En mi opinión, está clarísimo qué es lo que ha ocurrido en este caso. El Papa volvió a su condición, y probablemente a su vocación, de profesor de teología, y cometió la imprudencia de sacar a colación a Manuel II Paleólogo y a Ibn Hazn. Supongo que los discursos papales son sometidos al escrutinio de una comisión vaticana. La comisión no advirtió que el material era delicado y luego ocurrió lo que ocurrió.

De momento, y hasta donde se me alcanza, se ha producido ya el asesinato de una monja. Menos dramática, pero más trascendente desde el punto de vista político, ha sido la reacción del primer ministro de Turquía. Los burócratas de Bruselas apelan a argumentos de tercera derivada -por ejemplo, la situación en Chipre- para recomendar que Turquía ingrese en la Unión. Imagino que lo sucedido les llevará a pensar con un poco más de concentración. O quizá, no. Quizá, pedirles más concentración sea como pedir peras al olmo.Vayamos al grano. Es obvio que el Papa habría preferido, con la que está cayendo, no haber mentado a Mahoma. Los imbéciles se atienen sólo a esta conjetura y a continuación generalizan. El periódico danés no debería haber publicado las caricaturas. Theo Van Gogh no debería haber producido su película. Rushdie no debería haber escrito su libro. Y así sucesivamente. Las caricaturas, la película de Van Gogh, la novela de Rushdie y la lección magistral del Papa no tienen nada que ver entre sí.

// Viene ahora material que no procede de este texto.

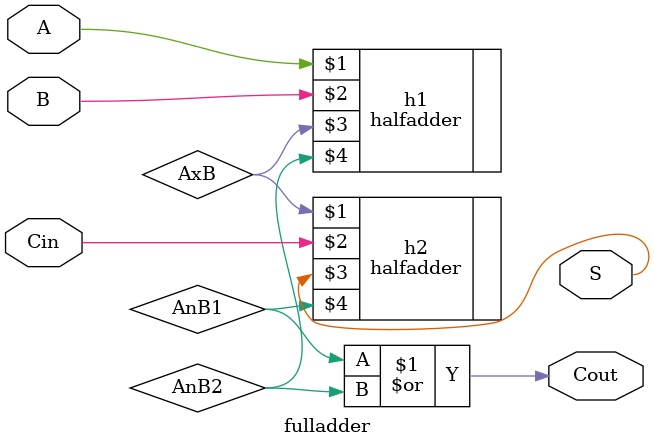
<source format=v>
module fulladder (
    input  A,
    input  B,
    input  Cin,
    output S,
    output Cout
);
  wire AxB, AnB1, AnB2;


  halfadder h1 (A,B,AxB,AnB2);

  halfadder h2 (AxB,Cin,S,AnB1);

  or o1 (Cout,AnB1,AnB2);
endmodule

</source>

Las caricaturas, por citar un caso extremo, fueron una patochada, y el discurso del Papa es una alocución seria. Pero lo importante, a nuestros efectos, es que tanto las patochadas como los discursos serios son manifestaciones de la libertad de expresión, una libertad garantizada en Europa y un factor esencial dentro de la democracia. La libertad de expresión no anticipa si lo que se diga a su amparo será inteligente o tonto, virtuoso o execrable.

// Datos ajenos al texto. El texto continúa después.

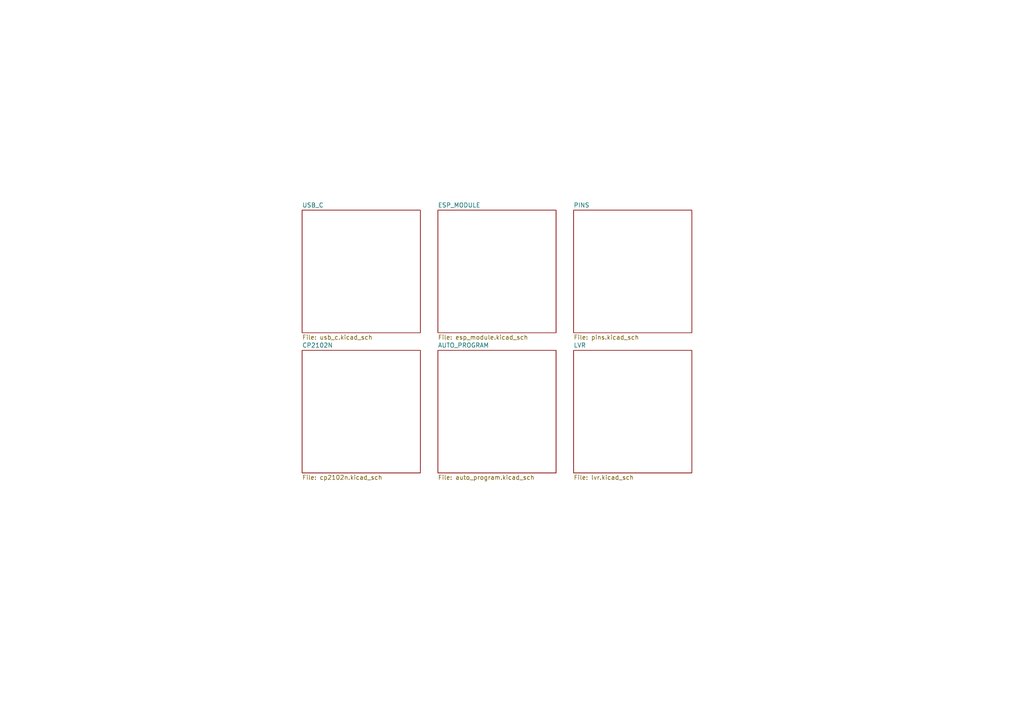
<source format=kicad_sch>
(kicad_sch
	(version 20231120)
	(generator "eeschema")
	(generator_version "8.0")
	(uuid "91ae8aec-3e61-462c-ae17-f680cfcd259d")
	(paper "A4")
	(lib_symbols)
	(sheet
		(at 87.63 101.6)
		(size 34.29 35.56)
		(fields_autoplaced yes)
		(stroke
			(width 0.1524)
			(type solid)
		)
		(fill
			(color 0 0 0 0.0000)
		)
		(uuid "04263e73-b8b3-4e0d-827c-2d667c0ab66b")
		(property "Sheetname" "CP2102N"
			(at 87.63 100.8884 0)
			(effects
				(font
					(size 1.27 1.27)
				)
				(justify left bottom)
			)
		)
		(property "Sheetfile" "cp2102n.kicad_sch"
			(at 87.63 137.7446 0)
			(effects
				(font
					(size 1.27 1.27)
				)
				(justify left top)
			)
		)
		(instances
			(project "esp32devboard"
				(path "/91ae8aec-3e61-462c-ae17-f680cfcd259d"
					(page "2")
				)
			)
		)
	)
	(sheet
		(at 127 101.6)
		(size 34.29 35.56)
		(fields_autoplaced yes)
		(stroke
			(width 0.1524)
			(type solid)
		)
		(fill
			(color 0 0 0 0.0000)
		)
		(uuid "218a4751-8dbe-492e-8fde-3065e8f8ed17")
		(property "Sheetname" "AUTO_PROGRAM"
			(at 127 100.8884 0)
			(effects
				(font
					(size 1.27 1.27)
				)
				(justify left bottom)
			)
		)
		(property "Sheetfile" "auto_program.kicad_sch"
			(at 127 137.7446 0)
			(effects
				(font
					(size 1.27 1.27)
				)
				(justify left top)
			)
		)
		(instances
			(project "esp32devboard"
				(path "/91ae8aec-3e61-462c-ae17-f680cfcd259d"
					(page "7")
				)
			)
		)
	)
	(sheet
		(at 166.37 60.96)
		(size 34.29 35.56)
		(fields_autoplaced yes)
		(stroke
			(width 0.1524)
			(type solid)
		)
		(fill
			(color 0 0 0 0.0000)
		)
		(uuid "5955d98b-83c2-452f-b8a0-5b4887e5999b")
		(property "Sheetname" "PINS"
			(at 166.37 60.2484 0)
			(effects
				(font
					(size 1.27 1.27)
				)
				(justify left bottom)
			)
		)
		(property "Sheetfile" "pins.kicad_sch"
			(at 166.37 97.1046 0)
			(effects
				(font
					(size 1.27 1.27)
				)
				(justify left top)
			)
		)
		(instances
			(project "esp32devboard"
				(path "/91ae8aec-3e61-462c-ae17-f680cfcd259d"
					(page "6")
				)
			)
		)
	)
	(sheet
		(at 87.63 60.96)
		(size 34.29 35.56)
		(fields_autoplaced yes)
		(stroke
			(width 0.1524)
			(type solid)
		)
		(fill
			(color 0 0 0 0.0000)
		)
		(uuid "6df15ec6-5f5d-4382-b504-c50b128eb39f")
		(property "Sheetname" "USB_C"
			(at 87.63 60.2484 0)
			(effects
				(font
					(size 1.27 1.27)
				)
				(justify left bottom)
			)
		)
		(property "Sheetfile" "usb_c.kicad_sch"
			(at 87.63 97.1046 0)
			(effects
				(font
					(size 1.27 1.27)
				)
				(justify left top)
			)
		)
		(instances
			(project "esp32devboard"
				(path "/91ae8aec-3e61-462c-ae17-f680cfcd259d"
					(page "3")
				)
			)
		)
	)
	(sheet
		(at 127 60.96)
		(size 34.29 35.56)
		(fields_autoplaced yes)
		(stroke
			(width 0.1524)
			(type solid)
		)
		(fill
			(color 0 0 0 0.0000)
		)
		(uuid "872b113f-8b8f-4e83-b73b-13d5a145e2d3")
		(property "Sheetname" "ESP_MODULE"
			(at 127 60.2484 0)
			(effects
				(font
					(size 1.27 1.27)
				)
				(justify left bottom)
			)
		)
		(property "Sheetfile" "esp_module.kicad_sch"
			(at 127 97.1046 0)
			(effects
				(font
					(size 1.27 1.27)
				)
				(justify left top)
			)
		)
		(instances
			(project "esp32devboard"
				(path "/91ae8aec-3e61-462c-ae17-f680cfcd259d"
					(page "5")
				)
			)
		)
	)
	(sheet
		(at 166.37 101.6)
		(size 34.29 35.56)
		(fields_autoplaced yes)
		(stroke
			(width 0.1524)
			(type solid)
		)
		(fill
			(color 0 0 0 0.0000)
		)
		(uuid "dec78ca7-f143-41fc-9999-c78a0e03167f")
		(property "Sheetname" "LVR"
			(at 166.37 100.8884 0)
			(effects
				(font
					(size 1.27 1.27)
				)
				(justify left bottom)
			)
		)
		(property "Sheetfile" "lvr.kicad_sch"
			(at 166.37 137.7446 0)
			(effects
				(font
					(size 1.27 1.27)
				)
				(justify left top)
			)
		)
		(instances
			(project "esp32devboard"
				(path "/91ae8aec-3e61-462c-ae17-f680cfcd259d"
					(page "4")
				)
			)
		)
	)
	(sheet_instances
		(path "/"
			(page "1")
		)
	)
)

</source>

Las garantías blindan derechos, no aseguran resultados. El que no lo comprenda, no comprende el sentido de la libertad ni de la seguridad jurídica. Los imbéciles no lo comprenden. Y ni siquiera comprenden que sus cautelas, elevadas a recomendaciones de índole genérica -cada cual hace bien en ser cauteloso de pechos adentro-, son una rendición.

Me he referido antes, adrede, al choque de civilizaciones. La idea, como se sabe, es de Huntington, quien quiso enmendar la plana a Fukuyama. Es evidente, evidente de toda evidencia, que Huntington ha acertado bastante más que Fukuyama. En rigor, debería ser medido por ese acierto relativo. Pero es verdad, a la vez, que Huntington introduce en su análisis consideraciones geoestratégicas heredadas de la Guerra Fría y que erige, de modo poco afortunado, a las civilizaciones en entes monolíticos y como dotados de alma propia. El error se magnifica, hasta extremos grotescos, en la réplica que a Huntington ha dado Zapatero con su Alianza de Civilizaciones. Se diría que las civilizaciones llevan sombrero y paraguas y que se saludan efusivamente en una esquina. Los imbéciles no han reparado en el detalle. Pero esto, de nuevo, no es lo importante.

Lo importante es que hay gente, con mando en plaza o armas en la mano, que se cree a pies juntillas que las civilizaciones son protagonistas de un auto sacramental gigantesco y que urge actuar conforme a un guión de origen divino. Es probable que Huntington no haya sabido penetrar, de verdad, la naturaleza de la historia. Es seguro, por desgracia, que ha sabido ser un sicólogo excelente. Consideremos lo sucedido con las torres gemelas; o lo sucedido en Casablanca; o en Londres. O lo sucedido en Madrid, que nos dejado en ropa un olor a azufre que no hay quien lo aguante.